··· SOURCE RECORDS

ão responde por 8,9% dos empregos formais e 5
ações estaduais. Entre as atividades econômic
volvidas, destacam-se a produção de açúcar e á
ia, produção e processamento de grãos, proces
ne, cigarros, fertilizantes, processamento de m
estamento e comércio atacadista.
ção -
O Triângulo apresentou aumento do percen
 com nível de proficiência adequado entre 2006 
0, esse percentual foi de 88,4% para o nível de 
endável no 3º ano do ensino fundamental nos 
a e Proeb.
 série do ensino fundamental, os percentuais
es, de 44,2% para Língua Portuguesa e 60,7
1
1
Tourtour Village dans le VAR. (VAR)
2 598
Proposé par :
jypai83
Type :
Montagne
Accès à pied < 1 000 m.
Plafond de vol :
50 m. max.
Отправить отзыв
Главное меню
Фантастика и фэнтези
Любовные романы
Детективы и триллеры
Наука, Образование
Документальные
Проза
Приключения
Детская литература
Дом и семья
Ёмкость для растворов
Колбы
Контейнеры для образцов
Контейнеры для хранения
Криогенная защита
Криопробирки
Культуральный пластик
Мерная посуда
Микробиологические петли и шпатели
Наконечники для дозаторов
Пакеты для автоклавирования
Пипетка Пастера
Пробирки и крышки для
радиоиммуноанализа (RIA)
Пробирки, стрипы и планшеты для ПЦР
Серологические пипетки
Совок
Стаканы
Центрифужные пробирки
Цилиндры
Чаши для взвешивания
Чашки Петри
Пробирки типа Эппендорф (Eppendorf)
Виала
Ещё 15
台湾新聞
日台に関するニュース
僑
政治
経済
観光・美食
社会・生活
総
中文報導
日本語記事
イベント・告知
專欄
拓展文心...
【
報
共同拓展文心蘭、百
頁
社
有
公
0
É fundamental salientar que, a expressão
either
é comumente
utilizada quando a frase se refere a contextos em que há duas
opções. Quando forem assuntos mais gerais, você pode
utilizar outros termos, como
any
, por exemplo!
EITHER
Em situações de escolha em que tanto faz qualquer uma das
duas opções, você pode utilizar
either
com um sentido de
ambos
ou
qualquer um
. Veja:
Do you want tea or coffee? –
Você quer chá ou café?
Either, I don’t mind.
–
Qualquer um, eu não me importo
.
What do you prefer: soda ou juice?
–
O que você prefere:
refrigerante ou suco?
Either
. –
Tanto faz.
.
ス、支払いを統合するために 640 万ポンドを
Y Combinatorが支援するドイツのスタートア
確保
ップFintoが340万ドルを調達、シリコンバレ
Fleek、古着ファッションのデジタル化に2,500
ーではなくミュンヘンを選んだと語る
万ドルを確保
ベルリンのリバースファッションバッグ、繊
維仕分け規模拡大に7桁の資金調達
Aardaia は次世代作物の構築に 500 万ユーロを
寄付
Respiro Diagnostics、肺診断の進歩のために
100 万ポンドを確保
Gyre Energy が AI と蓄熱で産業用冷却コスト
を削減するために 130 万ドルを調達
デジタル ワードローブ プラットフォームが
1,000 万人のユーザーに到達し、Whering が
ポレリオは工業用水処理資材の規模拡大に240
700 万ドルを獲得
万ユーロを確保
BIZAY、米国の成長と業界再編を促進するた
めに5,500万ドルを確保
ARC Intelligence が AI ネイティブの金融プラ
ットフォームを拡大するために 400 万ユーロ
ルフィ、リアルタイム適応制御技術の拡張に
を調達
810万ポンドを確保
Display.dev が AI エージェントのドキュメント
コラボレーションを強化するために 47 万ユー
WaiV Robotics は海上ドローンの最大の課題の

······

== WORK TO BE COMPLETED ==
Please output the line that contains "Криогенная защита" and every line after it in the entries above, exactly, and nothing more.

== EXERCISE OUTPUT ==
Криогенная защита
Криопробирки
Культуральный пластик
Мерная посуда
Микробиологические петли и шпатели
Наконечники для дозаторов
Пакеты для автоклавирования
Пипетка Пастера
Пробирки и крышки для
радиоиммуноанализа (RIA)
Пробирки, стрипы и планшеты для ПЦР
Серологические пипетки
Совок
Стаканы
Центрифужные пробирки
Цилиндры
Чаши для взвешивания
Чашки Петри
Пробирки типа Эппендорф (Eppendorf)
Виала
Ещё 15
台湾新聞
日台に関するニュース
僑
政治
経済
観光・美食
社会・生活
総
中文報導
日本語記事
イベント・告知
專欄
拓展文心...
【
報
共同拓展文心蘭、百
頁
社
有
公
0
É fundamental salientar que, a expressão
either
é comumente
utilizada quando a frase se refere a contextos em que há duas
opções. Quando forem assuntos mais gerais, você pode
utilizar outros termos, como
any
, por exemplo!
EITHER
Em situações de escolha em que tanto faz qualquer uma das
duas opções, você pode utilizar
either
com um sentido de
ambos
ou
qualquer um
. Veja:
Do you want tea or coffee? –
Você quer chá ou café?
Either, I don’t mind.
–
Qualquer um, eu não me importo
.
What do you prefer: soda ou juice?
–
O que você prefere:
refrigerante ou suco?
Either
. –
Tanto faz.
.
ス、支払いを統合するために 640 万ポンドを
Y Combinatorが支援するドイツのスタートア
確保
ップFintoが340万ドルを調達、シリコンバレ
Fleek、古着ファッションのデジタル化に2,500
ーではなくミュンヘンを選んだと語る
万ドルを確保
ベルリンのリバースファッションバッグ、繊
維仕分け規模拡大に7桁の資金調達
Aardaia は次世代作物の構築に 500 万ユーロを
寄付
Respiro Diagnostics、肺診断の進歩のために
100 万ポンドを確保
Gyre Energy が AI と蓄熱で産業用冷却コスト
を削減するために 130 万ドルを調達
デジタル ワードローブ プラットフォームが
1,000 万人のユーザーに到達し、Whering が
ポレリオは工業用水処理資材の規模拡大に240
700 万ドルを獲得
万ユーロを確保
BIZAY、米国の成長と業界再編を促進するた
めに5,500万ドルを確保
ARC Intelligence が AI ネイティブの金融プラ
ットフォームを拡大するために 400 万ユーロ
ルフィ、リアルタイム適応制御技術の拡張に
を調達
810万ポンドを確保
Display.dev が AI エージェントのドキュメント
コラボレーションを強化するために 47 万ユー
WaiV Robotics は海上ドローンの最大の課題の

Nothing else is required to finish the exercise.